Academics, activists and leading athletics figures are appealing to Sheffield Council for more time to save Don Valley stadium.
Campaign group the Friends of Don Valley will meet to ask for an extension to their application to make the venue a community asset, transferring ownership to them.
It comes after the council demanded more information last Tuesday, giving the team just days to answer its questions.
The group, led by coach Rob Creasey and former 400-metre runner Lewis Samuel, have accused city bosses of ‘moving the goalposts’ at the 11th hour.
They say the amount of detail being asked for as part of the initial application is similar to a full business plan, which they should be given six months to put together if the transfer gets the go-ahead.
With the council due to make a decision this week to approve the transfer, the applicants need more time to gather supporting information.
Rob, head coach at Don Valley and part of the campaign group, said: “The kind of information they are asking for will need months of work to put together.
“Critically, some of it is information only the council and Sheffield International Venues will have access to currently.
“The questions they are asking are the same questions our team will be asking as part of our extensive consultation and business planning after the decision has been made to give us time to work it up.
“The council has clearly moved the goalposts at the last minute, which is deeply worrying.’’
Community asset transfer is the process where land and/or buildings are transferred from the council to third sector organisations.

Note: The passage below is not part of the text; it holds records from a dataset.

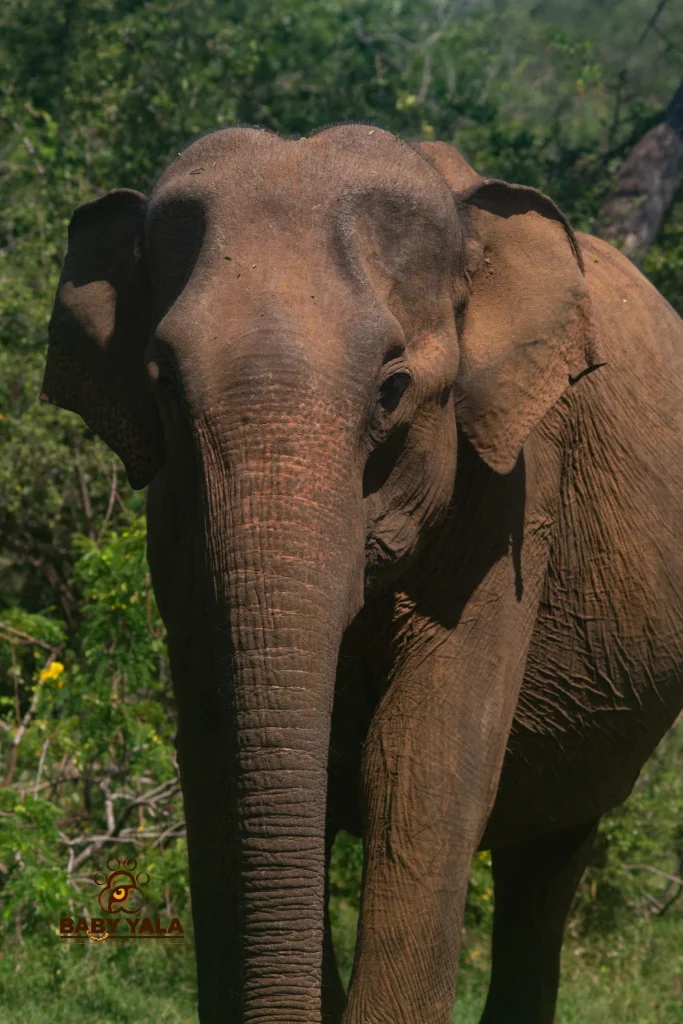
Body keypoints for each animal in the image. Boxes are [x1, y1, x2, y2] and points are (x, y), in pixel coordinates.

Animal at [41, 124, 683, 1024]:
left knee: (547, 856)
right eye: (163, 386)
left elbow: (416, 768)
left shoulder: (516, 489)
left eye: (391, 388)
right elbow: (214, 760)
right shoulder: (173, 518)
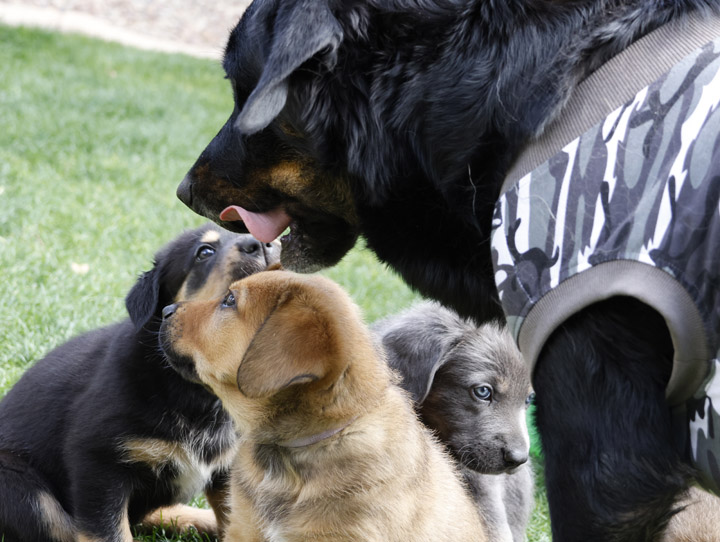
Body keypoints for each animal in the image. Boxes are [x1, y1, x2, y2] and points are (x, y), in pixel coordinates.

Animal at [0, 225, 280, 542]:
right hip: (23, 488)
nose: (262, 243)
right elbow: (110, 532)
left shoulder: (229, 469)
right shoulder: (96, 464)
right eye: (204, 252)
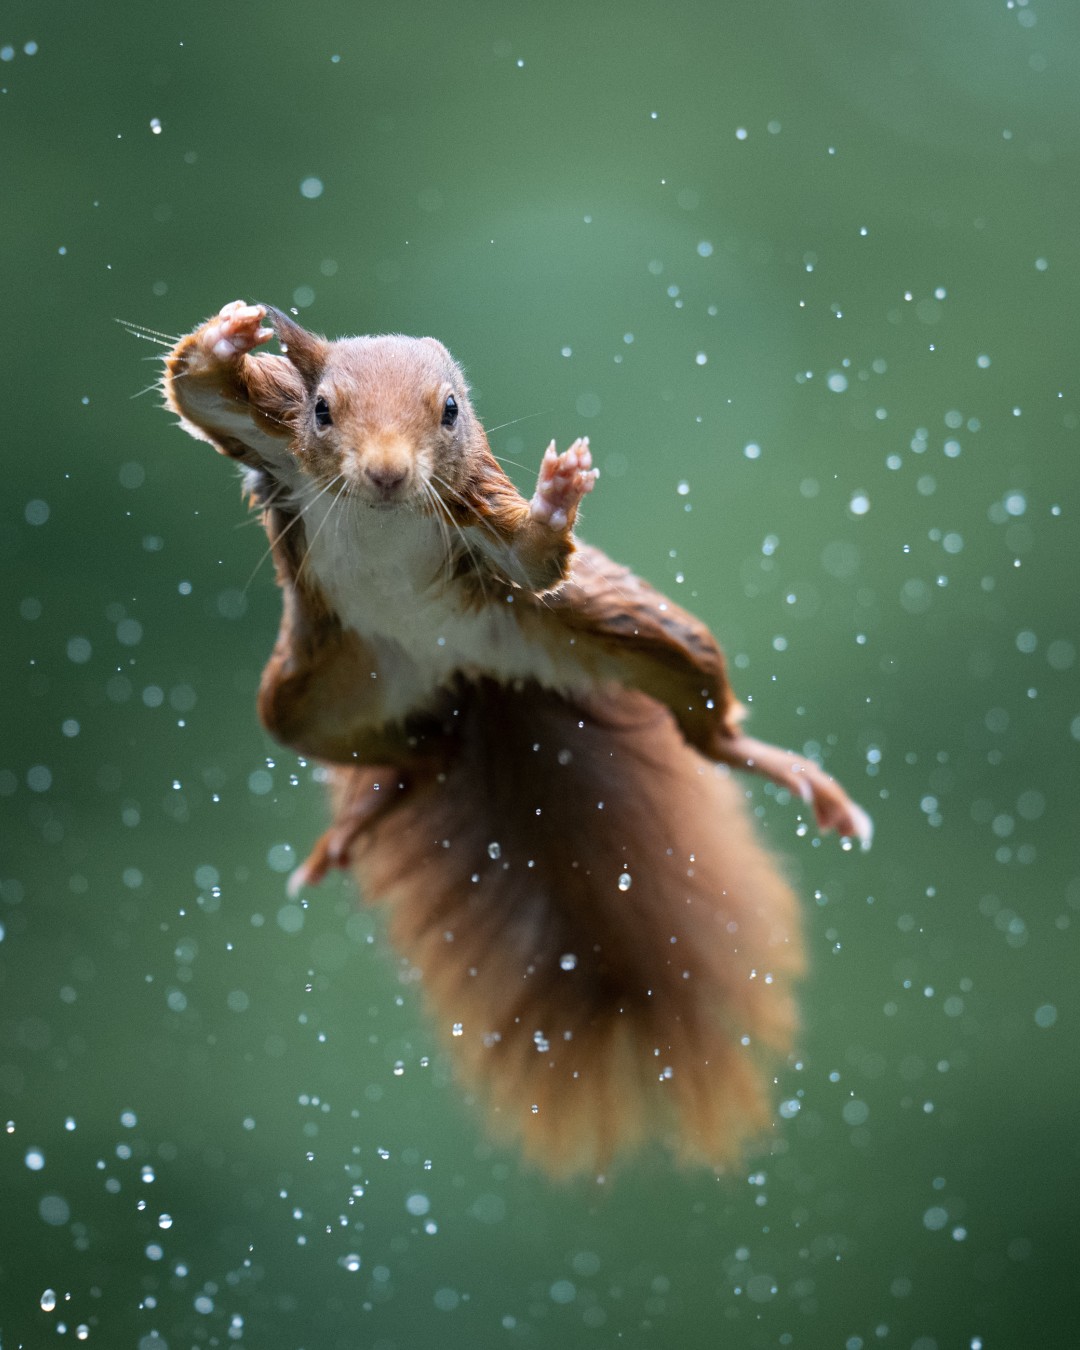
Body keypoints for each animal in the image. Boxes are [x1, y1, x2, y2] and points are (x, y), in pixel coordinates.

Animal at [161, 300, 872, 1177]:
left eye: (450, 411)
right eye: (323, 410)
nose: (387, 474)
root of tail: (471, 674)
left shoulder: (477, 514)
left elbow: (534, 558)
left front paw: (558, 495)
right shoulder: (273, 438)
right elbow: (197, 391)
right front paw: (230, 333)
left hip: (626, 630)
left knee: (704, 726)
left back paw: (800, 778)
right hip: (313, 696)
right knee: (420, 755)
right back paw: (364, 816)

It was brought in as part of the Government’s Localism Act in 2011.
As well as the application, the council has confirmed developers have expressed an interest in building a school on stadium land.
Steve Peters, head sports psychiatrist for the British Olympic team and Liverpool FC and also the dean of Sheffield University’s medical school, has now thrown his weight behind the bid to make the stadium a community asset.
He said: “I’m looking forward to working with the Friends over the next six months to look at using the stadium as a national exam centre for medical students.
“I hope a think tank of public ideas, along with experts from a range of disciplines, will come together to support the group’s bid, as long as the council gives them time.”
A council spokesman said: “To be clear, we have not asked the Friends of Don Valley to provide a business plan.
“We have offered them an opportunity to submit additional information to their application, and an extension in time for their submission should they wish to take it.”